TurnTrout comments on Power-seeking can be probable and predictive for trained agents

TurnTrout 7 Jun 2023 1:27 UTC
LW: 2 AF: 2
0
AF
What part of the post you link rules this out? As far as I can tell, the thing you’re saying is that a few factors influence the decisions of the maze-solving agent, which isn’t incompatible with the agent acting optimally with respect to some reward function such that it produces training-reward-optimal behaviour on the training set.

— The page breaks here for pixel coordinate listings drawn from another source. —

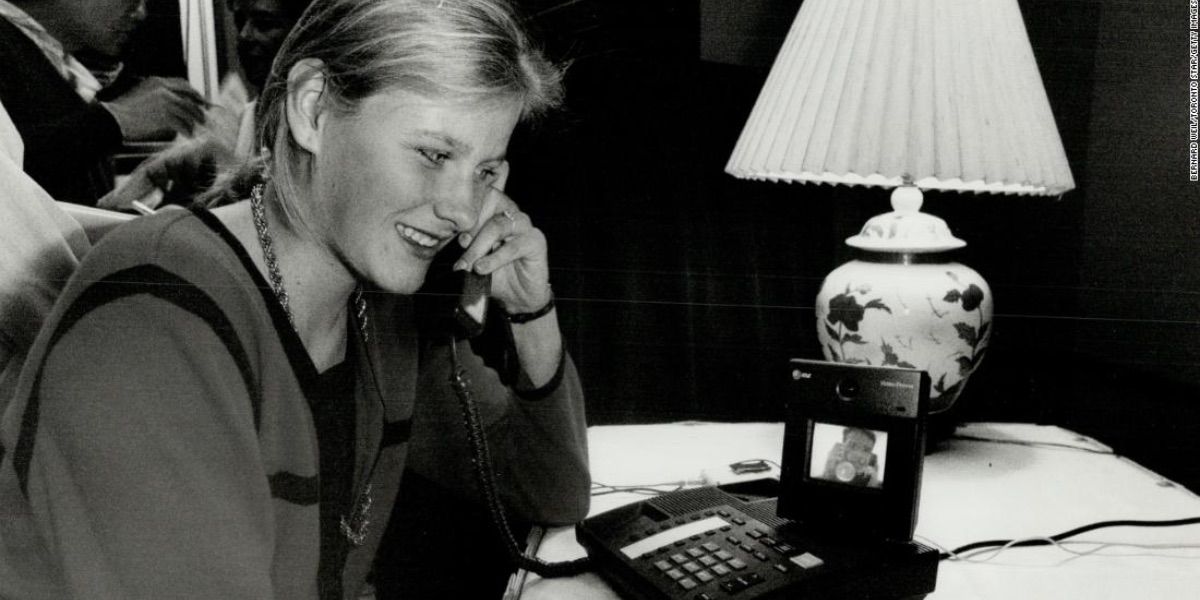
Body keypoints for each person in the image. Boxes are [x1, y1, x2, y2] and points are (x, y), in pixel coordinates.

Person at [0, 0, 589, 598]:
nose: (463, 211)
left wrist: (529, 309)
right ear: (313, 111)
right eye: (434, 154)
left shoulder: (375, 308)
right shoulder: (154, 319)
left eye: (487, 172)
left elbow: (550, 492)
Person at [98, 0, 315, 210]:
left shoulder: (320, 126)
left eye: (265, 24)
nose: (244, 35)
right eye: (239, 21)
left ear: (307, 34)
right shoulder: (247, 120)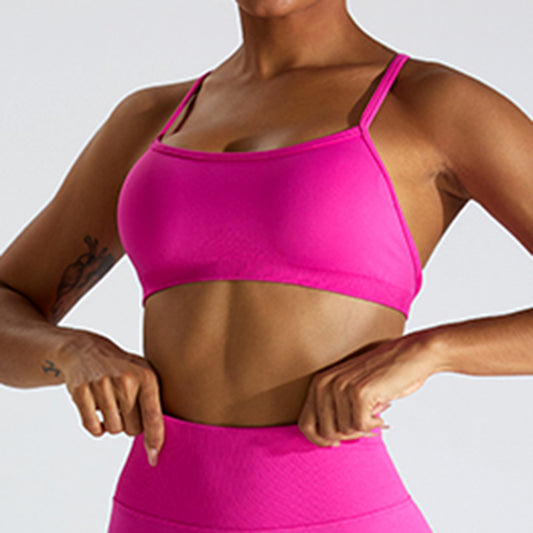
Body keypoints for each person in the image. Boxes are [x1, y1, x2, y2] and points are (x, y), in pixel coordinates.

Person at [0, 0, 531, 531]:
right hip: (151, 514)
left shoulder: (432, 106)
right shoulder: (149, 120)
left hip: (337, 514)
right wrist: (71, 352)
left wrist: (432, 351)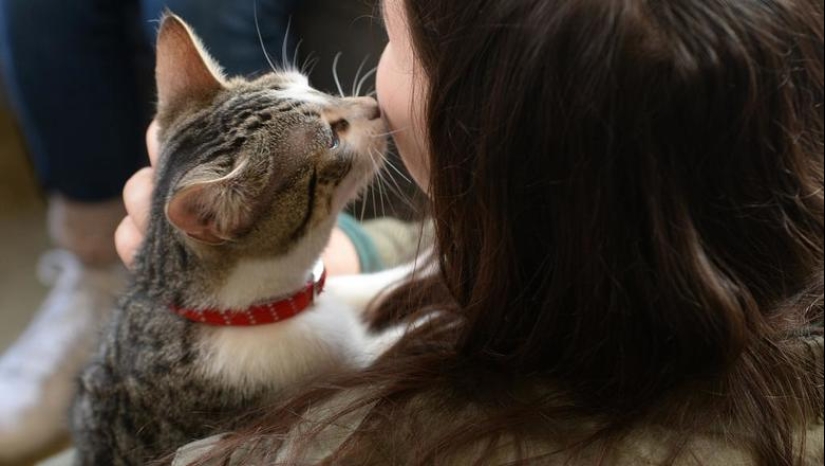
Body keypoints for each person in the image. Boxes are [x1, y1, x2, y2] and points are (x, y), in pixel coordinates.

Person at [121, 0, 825, 464]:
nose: (366, 89)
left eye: (391, 39)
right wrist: (353, 252)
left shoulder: (346, 446)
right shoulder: (721, 209)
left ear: (486, 132)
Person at [0, 0, 427, 462]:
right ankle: (91, 274)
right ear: (217, 219)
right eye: (333, 133)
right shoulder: (279, 367)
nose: (365, 105)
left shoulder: (244, 318)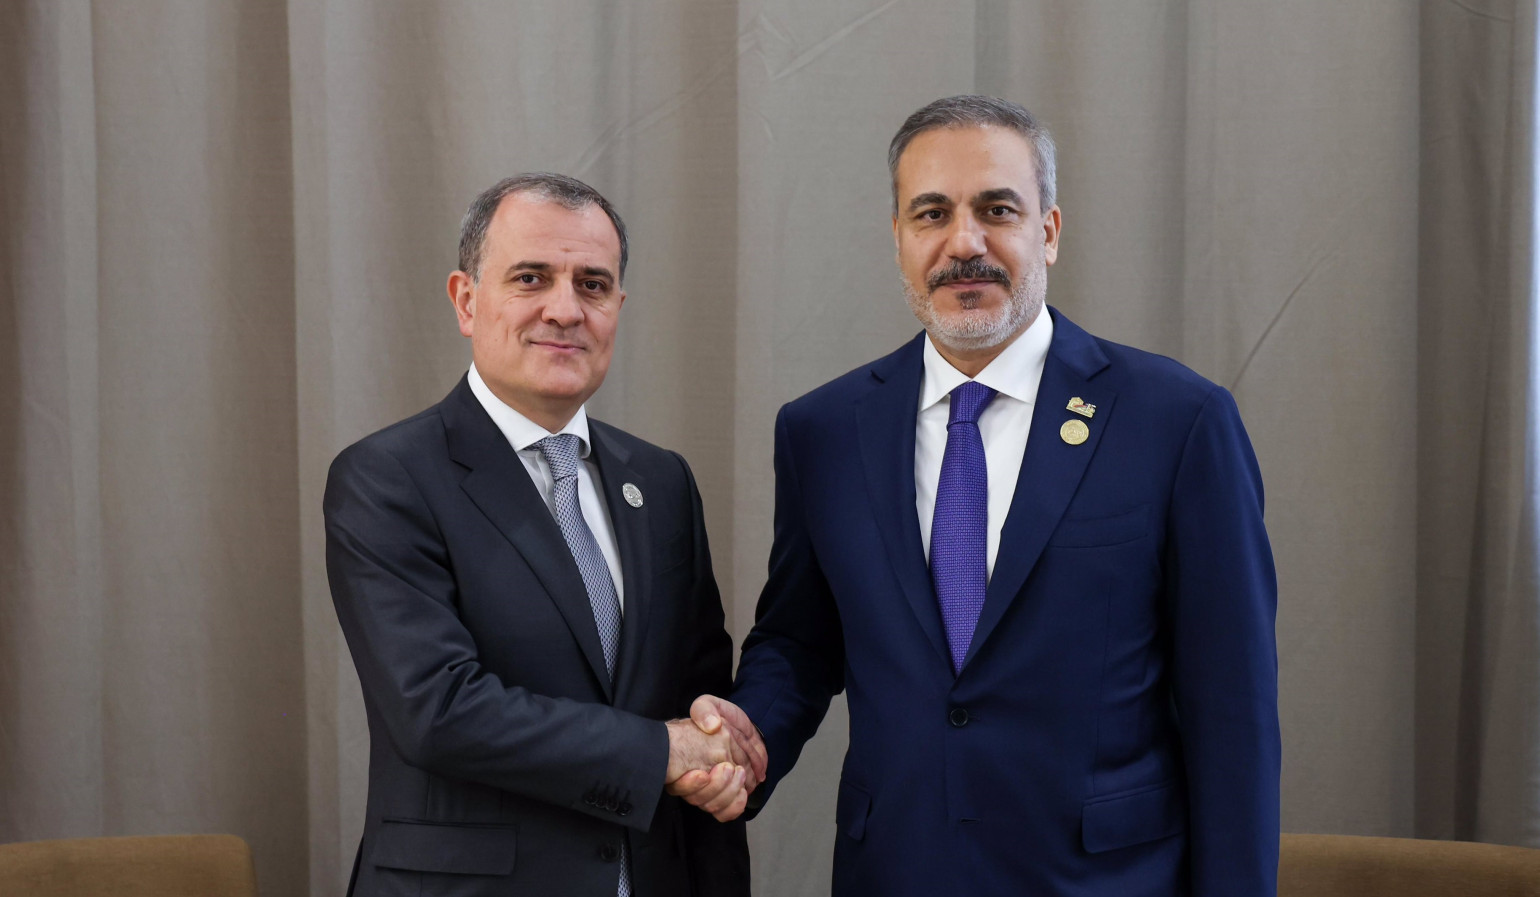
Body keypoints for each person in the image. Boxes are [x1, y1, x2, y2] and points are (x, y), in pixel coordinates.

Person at [707, 96, 1281, 895]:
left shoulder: (1177, 421)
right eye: (931, 214)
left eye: (997, 210)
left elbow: (1233, 714)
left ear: (1048, 230)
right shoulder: (823, 432)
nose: (964, 243)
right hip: (896, 873)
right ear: (899, 238)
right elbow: (800, 643)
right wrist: (742, 744)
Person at [324, 172, 765, 897]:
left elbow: (699, 697)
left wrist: (715, 755)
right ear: (467, 301)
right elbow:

In addition to my other comment, I’ll further quote Behavioural statistics for a maze-solving agent:
We think the complex influence of spatial distances on the network’s decision-making might favor a ‘shard-like’ description: a description of the network’s decisions as coalitions between heuristic submodules whose voting-power varies based on context. While this is still an underdeveloped hypothesis, it’s motivated by two lines of thinking.
First, we weakly suspect that the agent may be systematically dynamically inconsistent from a utility-theoretic perspective. That is, the effects of $d_{step} (mouse, cheese)$ and (potentially) $d_{Euclidean} (cheese, top-right)$ might turn out to call for a behavior model where the agent’s priorities in a given maze change based on the agent’s current location.

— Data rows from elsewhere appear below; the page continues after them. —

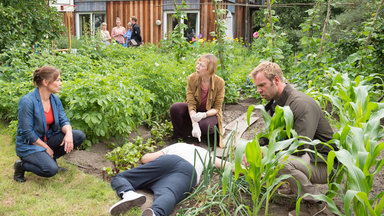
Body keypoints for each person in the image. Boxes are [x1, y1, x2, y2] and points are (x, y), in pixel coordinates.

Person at [249, 61, 336, 216]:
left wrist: (266, 152)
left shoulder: (300, 104)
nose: (258, 90)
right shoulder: (278, 102)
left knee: (280, 161)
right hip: (309, 158)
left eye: (262, 85)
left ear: (276, 80)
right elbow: (272, 136)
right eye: (257, 86)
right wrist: (255, 148)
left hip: (326, 164)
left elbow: (299, 146)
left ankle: (315, 203)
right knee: (270, 155)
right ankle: (294, 186)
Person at [109, 143, 230, 216]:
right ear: (195, 146)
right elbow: (229, 166)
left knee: (121, 177)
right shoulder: (205, 153)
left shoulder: (177, 145)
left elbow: (145, 159)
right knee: (168, 194)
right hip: (187, 171)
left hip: (168, 160)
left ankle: (128, 193)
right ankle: (155, 213)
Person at [13, 65, 85, 183]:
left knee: (78, 136)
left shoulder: (55, 100)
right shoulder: (27, 102)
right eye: (57, 80)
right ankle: (21, 165)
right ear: (45, 82)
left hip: (47, 139)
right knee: (50, 170)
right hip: (30, 145)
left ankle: (49, 159)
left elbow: (64, 120)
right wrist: (46, 148)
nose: (60, 83)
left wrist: (69, 133)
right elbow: (27, 133)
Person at [170, 54, 225, 147]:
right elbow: (190, 102)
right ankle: (180, 137)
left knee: (206, 126)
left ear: (210, 69)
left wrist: (204, 115)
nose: (197, 67)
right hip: (195, 111)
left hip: (209, 113)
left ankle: (209, 134)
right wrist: (194, 123)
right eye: (198, 63)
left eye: (201, 65)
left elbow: (217, 108)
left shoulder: (219, 82)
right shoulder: (192, 78)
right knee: (175, 108)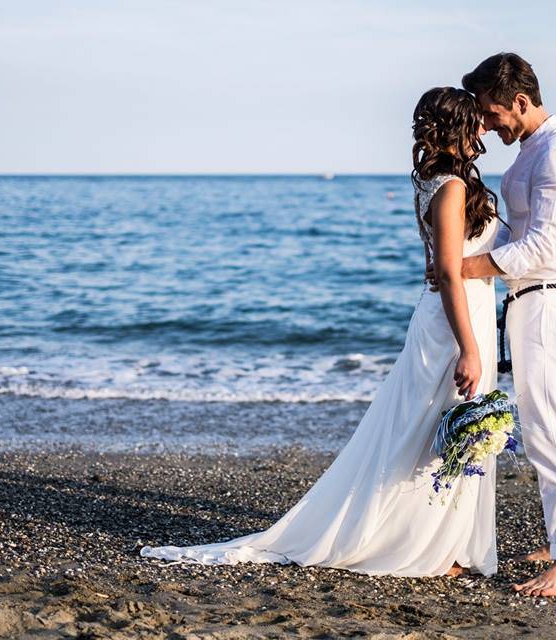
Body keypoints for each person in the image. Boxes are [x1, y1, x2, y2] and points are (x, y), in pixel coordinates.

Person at [140, 87, 504, 577]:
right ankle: (423, 548)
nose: (484, 128)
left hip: (452, 315)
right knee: (428, 432)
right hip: (452, 324)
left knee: (435, 429)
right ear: (458, 127)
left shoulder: (435, 181)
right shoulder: (451, 187)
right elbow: (445, 271)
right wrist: (470, 348)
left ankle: (441, 544)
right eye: (476, 121)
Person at [429, 52, 556, 597]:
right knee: (542, 426)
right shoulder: (532, 153)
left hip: (549, 300)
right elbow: (514, 234)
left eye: (492, 112)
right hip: (529, 302)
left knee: (552, 429)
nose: (487, 124)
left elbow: (544, 244)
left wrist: (464, 267)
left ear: (520, 102)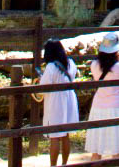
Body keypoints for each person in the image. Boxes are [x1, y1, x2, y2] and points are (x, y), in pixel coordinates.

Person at [85, 31, 119, 161]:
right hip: (116, 107)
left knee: (96, 148)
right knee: (116, 148)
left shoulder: (94, 65)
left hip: (98, 107)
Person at [38, 38, 79, 167]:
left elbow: (44, 86)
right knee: (65, 134)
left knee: (55, 135)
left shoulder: (51, 67)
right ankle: (64, 163)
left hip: (56, 101)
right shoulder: (71, 63)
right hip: (69, 98)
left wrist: (40, 78)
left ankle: (53, 165)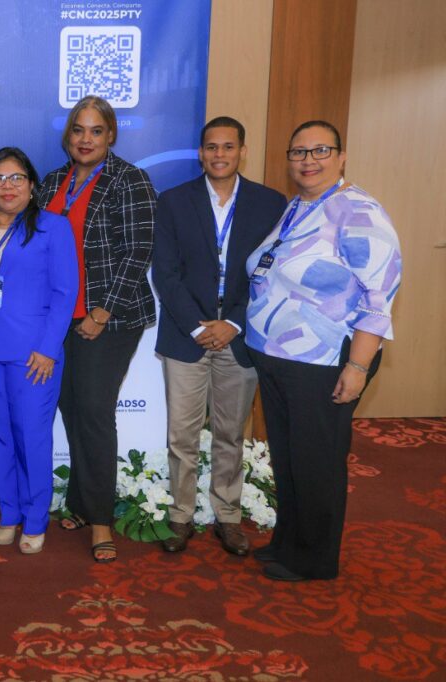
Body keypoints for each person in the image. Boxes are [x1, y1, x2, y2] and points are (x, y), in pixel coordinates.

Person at [245, 120, 402, 581]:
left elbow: (379, 298)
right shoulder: (298, 206)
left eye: (320, 151)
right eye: (299, 152)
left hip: (325, 360)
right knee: (288, 456)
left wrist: (358, 366)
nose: (308, 161)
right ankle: (288, 541)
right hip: (279, 356)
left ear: (341, 156)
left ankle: (314, 558)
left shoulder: (359, 211)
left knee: (317, 460)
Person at [152, 117, 287, 556]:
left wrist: (233, 323)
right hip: (185, 336)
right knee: (182, 435)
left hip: (240, 336)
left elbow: (272, 274)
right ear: (201, 153)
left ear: (242, 151)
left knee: (231, 433)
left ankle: (227, 516)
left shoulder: (270, 203)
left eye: (228, 146)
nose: (219, 154)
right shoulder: (174, 201)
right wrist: (197, 325)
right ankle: (181, 515)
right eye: (211, 147)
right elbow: (165, 273)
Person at [37, 95, 157, 563]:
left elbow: (138, 251)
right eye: (78, 130)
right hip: (60, 317)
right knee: (70, 408)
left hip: (110, 318)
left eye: (96, 131)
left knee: (93, 411)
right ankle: (82, 504)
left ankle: (101, 519)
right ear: (68, 135)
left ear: (111, 136)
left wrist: (102, 312)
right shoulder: (52, 182)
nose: (85, 139)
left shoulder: (130, 180)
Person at [0, 147, 77, 554]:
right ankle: (9, 514)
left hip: (34, 356)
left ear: (31, 185)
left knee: (32, 437)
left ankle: (35, 518)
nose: (7, 186)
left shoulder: (53, 227)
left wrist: (48, 349)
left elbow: (64, 293)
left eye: (16, 178)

Second, we suspect that if the agent is dynamically consistent, a shard-like description may allow for a more compact and natural statement of an otherwise very gerrymandered-sounding utility function that fixes the value of cheese and top-right in a maze based on a “strange” mixture of maze properties. It may be helpful to look at these properties in terms of similarities to the historical activation conditions of different submodules that favor different plans.

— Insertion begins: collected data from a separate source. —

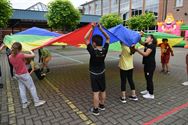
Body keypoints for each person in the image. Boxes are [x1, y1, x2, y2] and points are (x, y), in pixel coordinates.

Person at [9, 42, 46, 108]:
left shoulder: (10, 57)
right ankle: (37, 102)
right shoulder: (21, 55)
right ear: (20, 49)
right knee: (32, 88)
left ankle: (24, 103)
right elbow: (33, 55)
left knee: (22, 89)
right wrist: (30, 50)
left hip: (17, 75)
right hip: (24, 75)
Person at [84, 23, 110, 116]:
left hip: (94, 74)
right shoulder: (105, 50)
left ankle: (95, 110)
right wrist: (101, 29)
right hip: (102, 72)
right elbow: (108, 38)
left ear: (94, 43)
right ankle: (102, 105)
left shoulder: (92, 51)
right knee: (103, 90)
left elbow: (85, 38)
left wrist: (91, 28)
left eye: (92, 42)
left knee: (96, 92)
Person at [135, 34, 157, 99]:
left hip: (150, 65)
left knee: (149, 79)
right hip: (147, 64)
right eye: (146, 37)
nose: (146, 38)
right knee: (147, 78)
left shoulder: (152, 46)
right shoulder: (147, 44)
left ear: (151, 39)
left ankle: (151, 94)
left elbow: (145, 54)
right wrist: (140, 35)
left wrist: (137, 50)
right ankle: (148, 90)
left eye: (148, 37)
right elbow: (140, 42)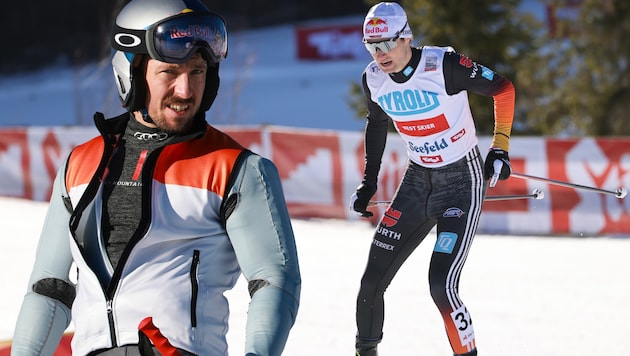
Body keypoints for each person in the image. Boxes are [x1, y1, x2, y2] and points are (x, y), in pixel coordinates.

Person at [11, 0, 301, 355]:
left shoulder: (236, 169)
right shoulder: (79, 165)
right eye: (170, 72)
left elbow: (274, 281)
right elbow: (49, 288)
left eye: (197, 71)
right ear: (130, 72)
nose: (186, 90)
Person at [350, 2, 515, 356]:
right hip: (416, 184)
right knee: (370, 284)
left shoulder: (444, 66)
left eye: (386, 45)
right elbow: (377, 125)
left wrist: (499, 147)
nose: (380, 55)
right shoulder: (374, 79)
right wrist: (368, 182)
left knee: (441, 286)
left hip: (461, 184)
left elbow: (503, 90)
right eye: (371, 46)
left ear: (406, 37)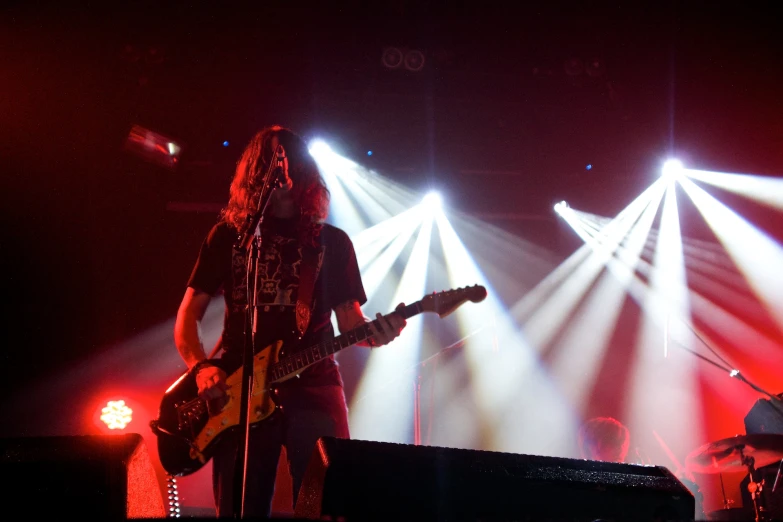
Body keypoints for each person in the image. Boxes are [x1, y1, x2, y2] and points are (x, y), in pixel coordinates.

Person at [173, 125, 407, 517]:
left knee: (324, 501)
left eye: (289, 164)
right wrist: (200, 369)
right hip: (239, 389)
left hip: (313, 386)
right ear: (254, 174)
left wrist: (379, 334)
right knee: (239, 506)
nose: (281, 173)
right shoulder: (229, 238)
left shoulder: (330, 242)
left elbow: (352, 325)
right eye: (269, 165)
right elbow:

While we consider our evidence suggestive in these directions, it’s possible that some simple but clever utility function will turn out to be predictively successful. For example, consider our two strongly observed effects: $d_{Euclidean} (cheese, top-right)$ and $d_{step} (decision-square, cheese)$ . We might explain these effects by stipulating that:
- On each turn, the agent receives value inverse to the agent’s distance from the top-right,
- Sharing a square with the cheese adds constant value,
- The agent doesn’t know that getting to the cheese ends the game early, and
- The agent time-discounts.
We’re somewhat skeptical that models of this kind will hold up once you crunch the numbers and look at scenario-predictions, but they deserve a fair shot.
We hope to revisit these questions rigorously when our mechanistic understanding of the network has matured.